##### THE INPUT
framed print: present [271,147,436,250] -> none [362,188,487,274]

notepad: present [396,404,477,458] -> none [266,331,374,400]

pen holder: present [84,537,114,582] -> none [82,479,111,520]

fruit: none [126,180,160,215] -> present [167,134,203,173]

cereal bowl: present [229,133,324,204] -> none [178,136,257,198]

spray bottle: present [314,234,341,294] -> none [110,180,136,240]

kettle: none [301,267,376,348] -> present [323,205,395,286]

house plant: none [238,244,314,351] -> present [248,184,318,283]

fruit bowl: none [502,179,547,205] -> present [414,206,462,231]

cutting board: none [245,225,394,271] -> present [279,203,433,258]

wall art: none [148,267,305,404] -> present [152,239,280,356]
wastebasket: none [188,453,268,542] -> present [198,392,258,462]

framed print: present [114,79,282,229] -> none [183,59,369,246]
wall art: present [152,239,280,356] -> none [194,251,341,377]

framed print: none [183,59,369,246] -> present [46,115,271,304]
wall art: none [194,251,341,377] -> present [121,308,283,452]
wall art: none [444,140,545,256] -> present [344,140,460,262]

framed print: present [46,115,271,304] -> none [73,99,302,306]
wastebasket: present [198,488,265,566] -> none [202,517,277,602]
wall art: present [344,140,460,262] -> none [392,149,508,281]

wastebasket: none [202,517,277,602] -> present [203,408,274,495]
##########
### YOUR OBJECTIVE
Each line of the data must be set down again as it is.

### RESPONSE AREA
framed print: present [271,147,436,250] -> none [362,188,487,274]

notepad: present [396,404,477,458] -> none [266,331,374,400]

pen holder: present [84,537,114,582] -> none [82,479,111,520]

fruit: none [126,180,160,215] -> present [167,134,203,173]

cereal bowl: present [229,133,324,204] -> none [178,136,257,198]

spray bottle: present [314,234,341,294] -> none [110,180,136,240]

kettle: none [301,267,376,348] -> present [323,205,395,286]

house plant: none [238,244,314,351] -> present [248,184,318,283]

fruit bowl: none [502,179,547,205] -> present [414,206,462,231]

cutting board: none [245,225,394,271] -> present [279,203,433,258]

wall art: none [148,267,305,404] -> present [152,239,280,356]
wastebasket: none [188,453,268,542] -> present [198,392,258,462]

framed print: present [114,79,282,229] -> none [183,59,369,246]
wall art: present [152,239,280,356] -> none [194,251,341,377]

framed print: none [183,59,369,246] -> present [46,115,271,304]
wall art: none [194,251,341,377] -> present [121,308,283,452]
wall art: none [444,140,545,256] -> present [344,140,460,262]

framed print: present [46,115,271,304] -> none [73,99,302,306]
wastebasket: present [198,488,265,566] -> none [202,517,277,602]
wall art: present [344,140,460,262] -> none [392,149,508,281]

wastebasket: none [202,517,277,602] -> present [203,408,274,495]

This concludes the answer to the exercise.